The old man bowed, and shook his head yes, and said, “Numbah one, Numbah one.” Burzamato gave him a cigarette and we moved into the jungle.

Everywhere in the jungle we saw trenches and long, narrow slots dug under the roots of trees. When the battle was fought here, the Vietcong were dug into the holes, covered with foliage, firing machine guns at the Marines, as they moved in. “If Charlie’s dug into one of those holes,” Hoerning said, “you’d need a direct hit with artillery to get him out.”

The jungle itself had a sinister quality. I suppose if you come from cities, there is always something treacherous about uncontrolled nature. If it is in Vietnam, the possibility of violence around each turn makes it even more so. It must have been terrible to fight here; we literally could not see 20 feet on any side of us. “You could have twenty VC in there,” Burzamato said, gesturing toward a dripping dark area to the right, “and never see them.”

Suddenly we came to a small clearing. On a knoll, up above a small untended private rice paddy, stood a brick house. There had once been a walk leading to the door, but it was cracked and smashed now, with scrub growing in the broken places. Bougainvillaea ran up the sides of the house, and on its porch stood a small young girl, maybe six or seven, a boy about four, and no one else. All of it—the children, the house, the small 10-foot-by-20-foot rice paddy—all seemed about to be swallowed or suffocated by the jungle.

“Hal-looo,” Burzamato shouted. We walked up to the porch. The house was bare and empty. Not a single piece of furniture, no food, nothing. In one corner stood a neat Buddhist altar. The girl looked terrified. “Don’t be afraid, beautiful. Me numbah one.” He reached in his pocket and pulled out some candy. The little girl was afraid to take it. The boy reached out, and Burzamato gave it to him, explaining with gestures that he should share it with his sister. We started to leave when I saw something move in the corner. It was an infant, huddled in a kind of thatch nest, coverd with flies. The child’s skin was gray, its eyes clamped shut, its stomach swollen. It was obviously dying.

“Jesus,” Burzamato said. “Jesus, Jesus, Jesus.”

I thought he was going to cry.

We walked through the village for two hours. Everywhere the old people were clearing away the tangle of undergrowth, chopping away the 35-foot bamboo, taking cigarettes from the two Marines. One old man had cut away about 10 square yards, and Burzamato gave him a whole pack of smokes.

We came across one little girl whose eye had been split by a piece of flying bamboo, and Burzamato called a Marine corpsman, David Luck, from St. Paul, Minnesota, and had the eye cleaned and treated. He gave out eighteen packs of candy, and when we started back later, the children followed him all the way to the base camp. He looked like a squat, gun-toting pied piper.

At one o’clock, the people of Cam Ne had lined up, and the Marines had spread the donated clothing across sheets of cardboard.
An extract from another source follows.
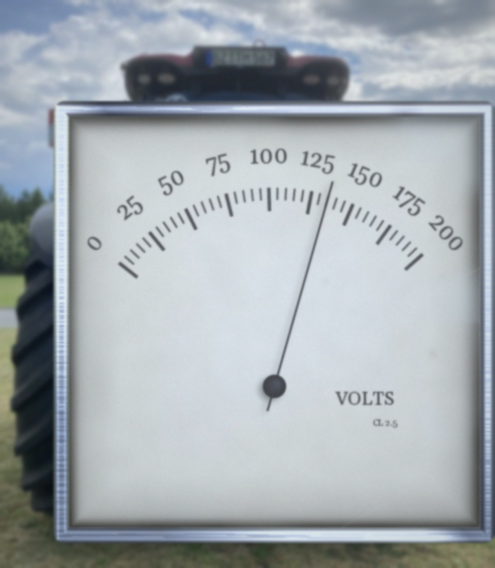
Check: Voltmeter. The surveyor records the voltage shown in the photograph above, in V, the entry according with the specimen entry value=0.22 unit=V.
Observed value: value=135 unit=V
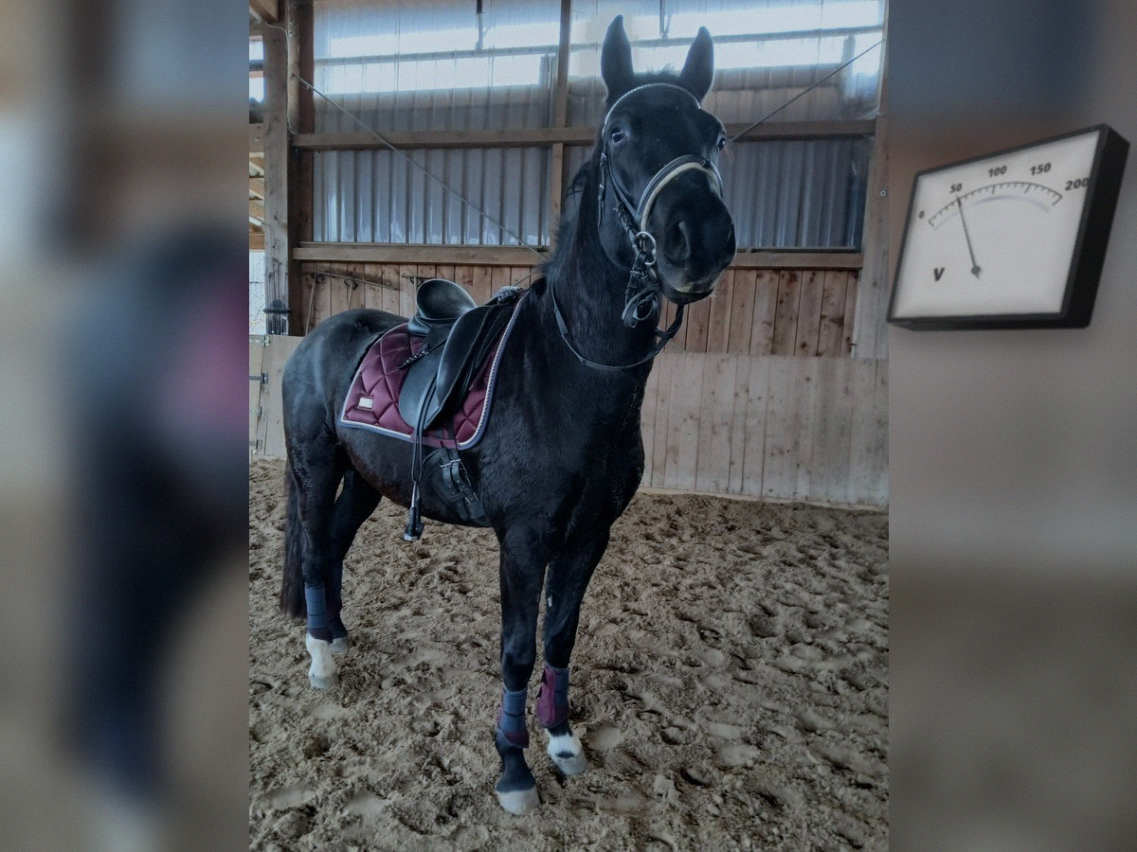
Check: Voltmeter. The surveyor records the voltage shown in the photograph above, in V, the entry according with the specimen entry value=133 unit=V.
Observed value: value=50 unit=V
The children came into the compound two at a time, and the Marines sorted out the clothing, trying to find things of the correct size. “Lookit this,” Burzamato said, holding up a sheepskin-lined jacket. “That’s for when it goes under a hundred.”
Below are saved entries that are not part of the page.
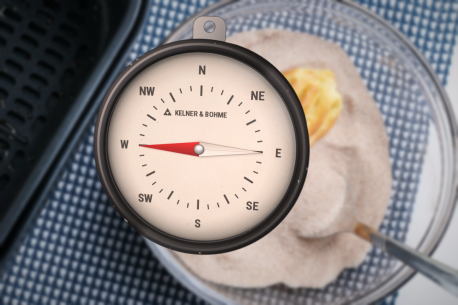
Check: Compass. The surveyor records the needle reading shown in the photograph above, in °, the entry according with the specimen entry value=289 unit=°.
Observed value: value=270 unit=°
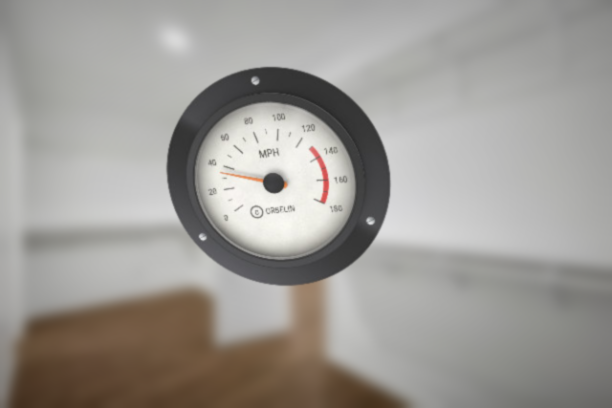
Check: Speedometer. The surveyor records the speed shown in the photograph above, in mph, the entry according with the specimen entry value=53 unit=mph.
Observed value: value=35 unit=mph
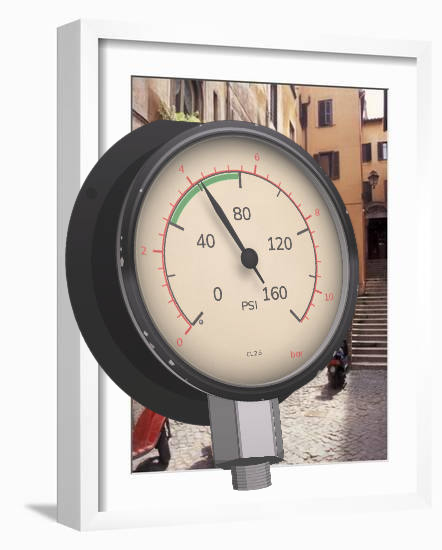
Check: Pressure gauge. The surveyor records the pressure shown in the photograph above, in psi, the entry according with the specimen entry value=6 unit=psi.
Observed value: value=60 unit=psi
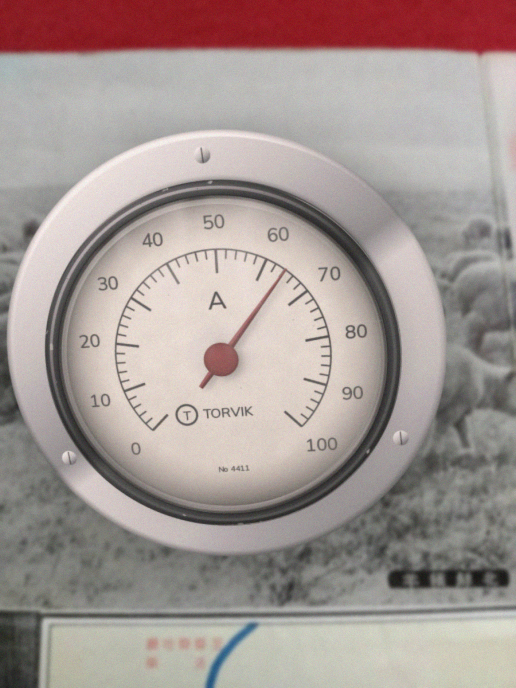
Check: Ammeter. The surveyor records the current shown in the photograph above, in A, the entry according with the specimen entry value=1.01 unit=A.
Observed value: value=64 unit=A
He took out a nightgown, made of a diaphanous material. “Just what the mama-san needs for a big Saturday night in Cam Ne.” There was a lot of joking and laughter, but the children walked away from the place, past the ruined shell of the house which served as headquarters, and they were smiling.

Perhaps we do not have either a legal or moral right to be in this country, and certainly the war itself is a disgusting and an abstract thing. But believe me, the Americans who are here are as decent as anyone I’ve ever met. It should be unnecessary to say so, but the Marine Corps is not the Wehrmacht, and if I had my choice of dinner companions between Staughton Lynd and Chuck Burzamato, I would not be long in the choosing.